DAMN these midday speeches. Don’t these people know tequila shooters at this hour are bad for your health?
Tena’s in bold. I’m in a brown sweater and jeans, in case you were wondering.
The general assembly president is warning people not to engage in vigorous congratulations after speeches. I don’t think we’ll have to worry much about that here.
I wonder about the security – he’s so famously chickenshit.
Polite applause as Bush takes the podium.
He’s looking all statesman-y, today, but he’s slurring a bit.
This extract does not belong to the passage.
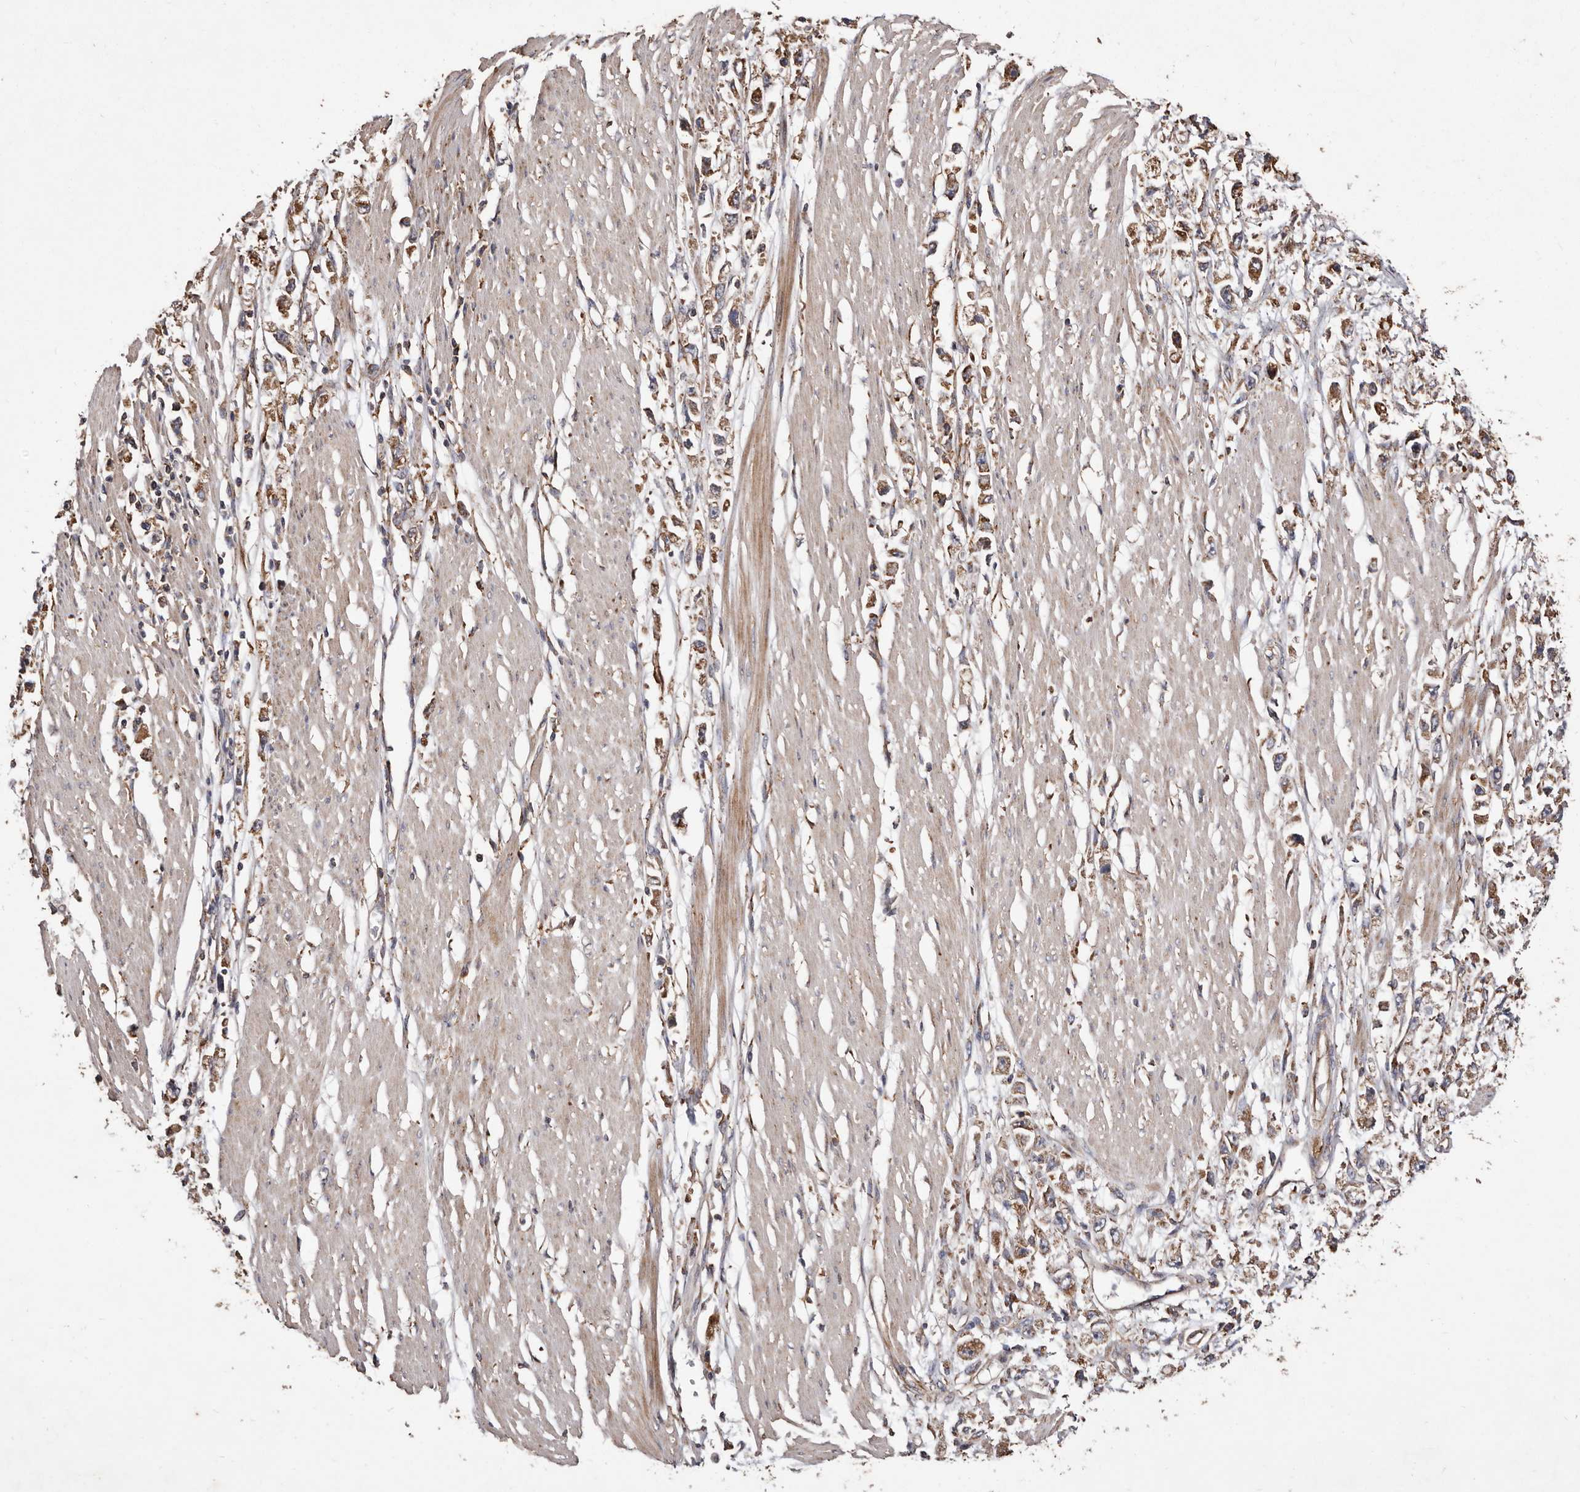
{"staining": {"intensity": "moderate", "quantity": ">75%", "location": "cytoplasmic/membranous"}, "tissue": "stomach cancer", "cell_type": "Tumor cells", "image_type": "cancer", "snomed": [{"axis": "morphology", "description": "Adenocarcinoma, NOS"}, {"axis": "topography", "description": "Stomach"}], "caption": "Approximately >75% of tumor cells in human stomach cancer (adenocarcinoma) exhibit moderate cytoplasmic/membranous protein staining as visualized by brown immunohistochemical staining.", "gene": "STEAP2", "patient": {"sex": "female", "age": 59}}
He’s got a full-on smirk today. Bringing the Sept. 11. “Enemies of humanity?” Wow, irony may not be dead but hyperbole just keeled over. “It is clear that the world is engaged in a great ideological struggle.” He’s got such a polar mind. There are terrorists in the world, and then there are moderate people. That’s it.
Campaign of murder? That’s you, W, that’s you motherfucker.
Seriously. “This peaceful world can be ours if we seek it and if we work together.” Work together? Does he listen to himself? Human rights? I mean … I don’t even know what to do with this. There’s stony silence. “A bright future starting to take root in the Middle East.” Is that what the kids are calling murder and violence these days?
Universal Declaration of Human Rights – that should burn your goddamn tongue to say, W.
5 years ago Iraq’s seat was occupied by a dictator who killed his citizens, invaded his neighbors … Now it’s occupied by us, and we kill its citizens and invade its neighbors. America! Fuck yeah!
Moderation – again. Is this a Repug campaign speech? He’s doing that Moderation Dance again.
Democracy in Iraq- yeah, they are democratically torturing everyone.
Continues, click “Read More” …
There are elections in the Middle East. Apparently he’s taking credit for that. Nice. It had nothing to do with anything happening in any of the countries he’s listing. Nah, it needed George’s white ass to come in and civilize the natives. Who wrote this? Kipling? Helen Bannerman?
Trust their people – like you trust the majority here, W: wiretapping, free speech zones, rigged elections – those are American institutions now – that is you, W, that is you, motherfucker.
No, nobody said the Middle East was stable before we dove in ass-first, you strawman-kicker. People just asked, why do you want to make it WORSE?
Powerless to change their course of government – yeah I know how that feels. You and the Repugs have tried your best to make the majority of Americans powerless to change their government.
This is really something. He’s talking about the nature of people to believe conspiracy theories and blame others for their shortcomings. I would pay good money to have him give this speech to his nutball fundie supporters, because … yeah.
Blame others? Goddamn – project why don’t you, W?
Bush just denied we were at war against Islam. Well, there goes his base. They’re howling in Freeperville and LGF right now. “We respect Islam.”
Yeah, you respect Islam – you and the rest of the Extremist Christians and Pope Ratzi the Nazi.
“Your leaders must rise to the challenges your country is facing.” You first, cupcake. I’ve got some oceanfront property in the New Orleans lower 9th I’d like to sell you.
We won’t yieldtheir future? Just like Vietnam –We say what goes. Yeah, that works.
This is so typically condescending. “We gave you freedom. Why aren’t you perfect?”
“To the people of Iran: the United States respects you. We respect your country. Your many contributions to civilization.” And we willbreak your shit off if you don’t use that civilization our way, so sit up and fly right. I mean, if you’re gonna take it to them, why mouth platitudes first? It’s embarrassing.
Use Iran’s resources to fight extremism – that’s you, W, that’s you, motherfucker.
He’s busting on Syria now. Calling them “a tool of Iran.” The Syrian delegation is doing the crossword. Seriously, they’re all, “What was that, dear?” like at the breakfast table before they’ve had their coffee.
“Rahther” – whoa, that prep school boy just slipped out from behind that good ol’ boy mask.
He seems like he’s running out of steam here. Honestly, looking at this, he’s got two years left, he’s got to be thinking, “How obviously can I phone this in and get out in one piece? I just wanna open my library now.”
Darfur: talk talk talk – genocide – takes one to know one. That’s you W, that’s you, motherfucker.
Aaaaand, we’re done. Would it murder Condi to smile? CNN called that speech a “laundry list of issues.” Which, yeah. If that was the big Iran speech, the majority of it certainly wasn’t about Iran. Richard Roth, who I love, just said “no big new intiative.”
(Apologies to Immortal Technique for stealing his line: “it was you, W, it was you, motherfucker.”)
What a yawn that was. If that was supposed to be the GOP’s big moment leading into the elections, the thing they could use, you may bring me over to your optimistic happy place after all, Tena.